The second event, China’s phenomenal growth and poverty reduction over the last three decades, showcased the results of combining political authoritarianism with capitalist economics (“capitalism with socialist characteristics”). It is still working. The third event, the shrinking of US and European banks, was triggered by the sub-prime mortgage crisis of 2007. It forced western governments to abandon laissez-faire economics and embrace state intervention as a critical life-support for capitalism.
The bailout of once-mighty banks such as Citicorp, Bear Stearns and Merrill Lynch has been dubbed “socialism with capitalist characteristics.” A Newsweek headline summed up the changing mood in America thus: “We are all socialists now.”
The world has been groping towards a new economic doctrine, something that combines the animal energies of capitalist entrepreneurship with the distributive justice of socialism.
Given the vast diversities in global culture and socio-economic development, we are likely to see a lot of experimentation before socio-capitalism can be defined more precisely. What is certain is its inevitability. Evidence of it is right there in the heart of capitalism, the corporate sector. Companies increasingly see competition and cooperation not as antagonistic features, but complementary.
It’s called coopetition, where companies in the same space cooperate for mutual benefit in some areas (generic branding for market development, joint sourcing of raw materials to cut costs, etc) even while competing for markets and customers differently.
Unlike coopetition, though, where two opposing forces coexist, socialism and capitalism are not necessarily antagonistic. This is because socialism (or communism) is an ideology; capitalism is an engine. The former is a destination, a goal for society to achieve; the latter is a vehicle to get you there, if that’s where you want to go. There need not be any contradiction between a vehicle and its destination as long as we know who’s the driver. Socio-capitalism is about getting both society and capitalists to drive together.
Without an ideal, capitalism is like an unguided missile. It can land on any one, usually the poor and the unfortunate.
But, occasionally, it can also land on the rich - as it did this time. This is why it needs reprogramming regularly on the basis of a broader, inclusive agenda.
In India, we have had a mixed economy all along, but it hasn’t worked. We tilted excessively towards state control in the first three decades after independence. Then we started easing up in the 1980s, before finally opting for a more market-driven economy after 1991.
However, we didn’t get either the socialist part or the capitalist part right. In the early years, we didn’t achieve growth or redistributive justice; in the last 15 years, we have seen better growth, and some reduction in poverty. But we do not have the best of both worlds.
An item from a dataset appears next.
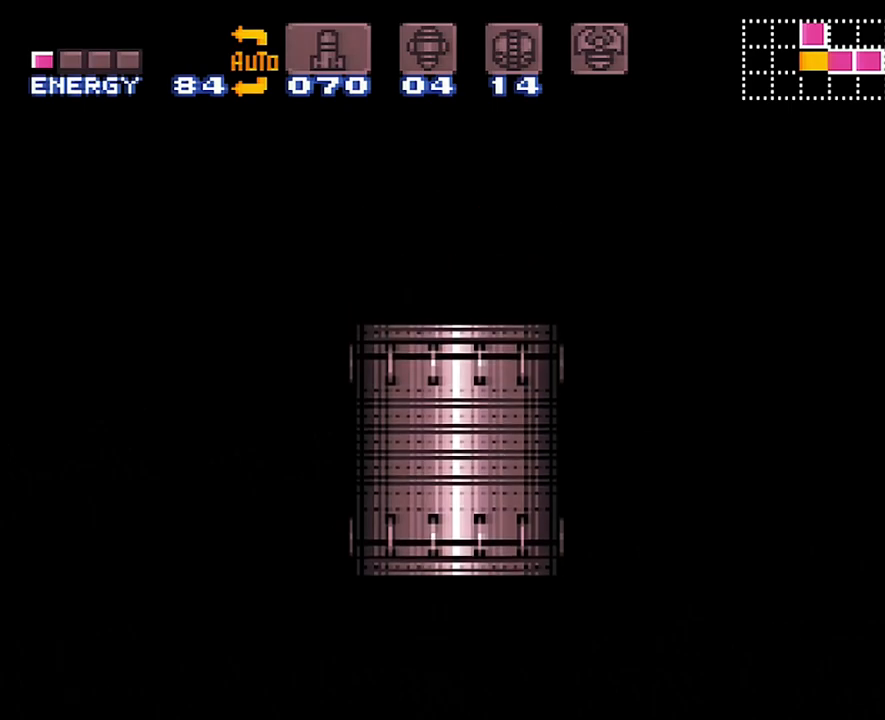
{"buttons": [], "events": []}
We need to develop our own version of socio-capitalism, where poverty reduction is the primary goal of capitalism, with the lion’s share of growth being redirected towards the poor.
Socio-capitalism is a non-doctrinaire world where nationalisation and privatisation are continuous processes —- driven by what is appropriate for a certain time and place. If nationalising banks is a cheaper way to save them (as the US is discovering now), so be it. Once they are fixed, they can be returned to investors. Government spending and private spending are also complementary: if schools are better run in the private sector with suitable tax breaks, well and good.
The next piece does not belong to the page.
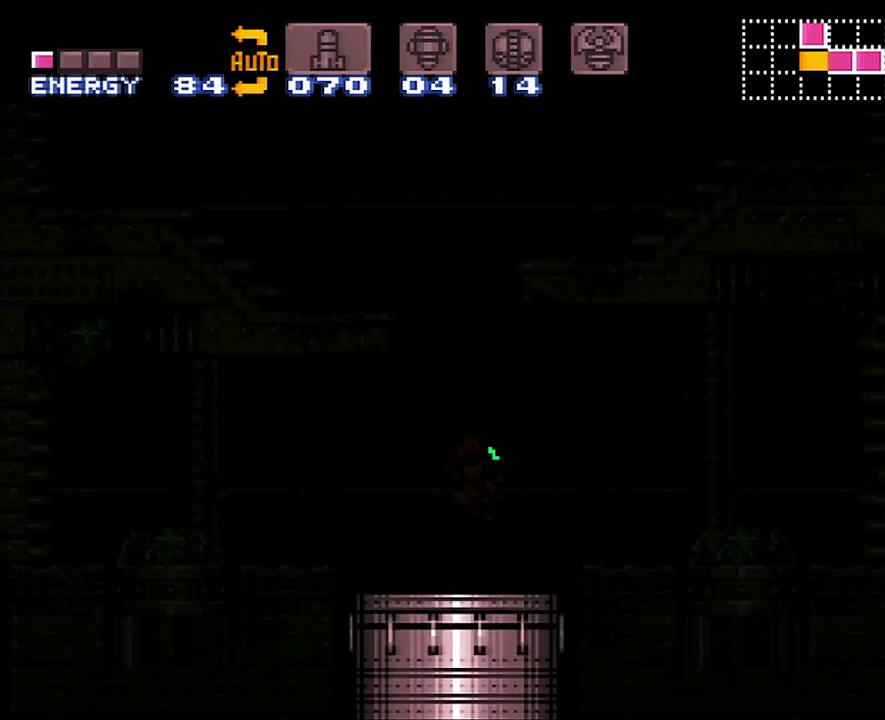
{"buttons": [], "events": []}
If no private party wants to run a hospital, the government can step in. It’s also about expanding choice: if subsidies have to be given — say, for kerosene or schooling — it should be possible to credit cash directly into beneficiary bank accounts so that the citizen can decide what she wants. Choice must be available not only for the rich, but the poor.
Socio-capitalism is an idea whose time has come. It may not be easy to define what it embraces, but what it abandons is clear: market and ideological fundamentalism.